The spontaneous neoantigen-specific CD4+ T cell response to a growing tumor is functionally and phenotypically diverse
- Griswold, Ryan
- Advisor(s): Lu, Li-Fan
Abstract
Although the efficacy of many successful immunotherapies is leveraged by T cells specific for neoantigens (NeoAg), non-self-derived antigens expressed by tumors which typically arise from point mutations, the progressive growth of tumors expressing immunogenic mutations suggests that an effective endogenous immune response is avoided or suppressed. CD4+ T cells play critical roles in the regulation of cellular immunity through the myriad subsets they can comprise but little is known about their development in response to progressive tumor growth, which limits the ability to evaluate therapeutic opportunities and efficacies. I characterized the endogenous NeoAg-specific CD4+ T cell response to a validated clathrin NeoAg (CLTCH129>Q) expressed by SCC VII, an aggressively and poorly immunogenic MHC-II-deficient tumor, using flow cytometry and a CLTCH129>Q/I-Ak tetramer throughout progressive tumor growth. We find that the natural CD4+ T cell response to a growing tumor is phenotypically and functionally diverse, with distinct subsets including type 1 helper (Th1), T follicular helper (Tfh)-like, and regulatory T cell (Treg) lineages appearing as early as 9 days after tumor inoculation.
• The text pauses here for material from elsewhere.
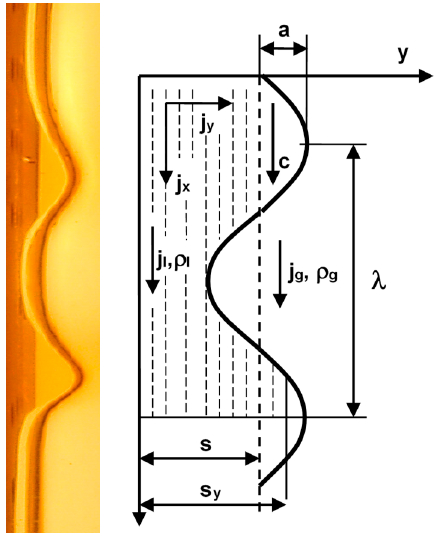
Figure 4. Determination of quantities characterizing wavy flow of the liquid film.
Therapeutic vaccination substantially alters the relative ratio of these subsets by sharply reducing Treg frequency among CLTCH129>Q-specific CD4+ T cells in both the tumor and tumor-draining lymph node (tdLN). Single cell transcriptomic analysis of CLTCH129>Q/I-Ak tetramer-binding CD4+ T cells recapitulated and extended the diversity of the response while permitting profiling of discovered TCRs following transduction into CD4+ T cells. TCRs of varying affinity are found within each functional subset and while affinity played no role in phenotypic fate, adoptive cellular therapies (ACT) using Th1 cells transduced with a Treg-associated TCR were still capable of mediating therapy equally well as those found on cells expressing anti-tumor phenotypes. These findings offer an unprecedented insight into the functional diversity of a natural neoantigen-specific CD4+ T cell response and show how immunotherapeutic intervention influences the phenotype, magnitude, and efficacy of the anti-tumor immune response.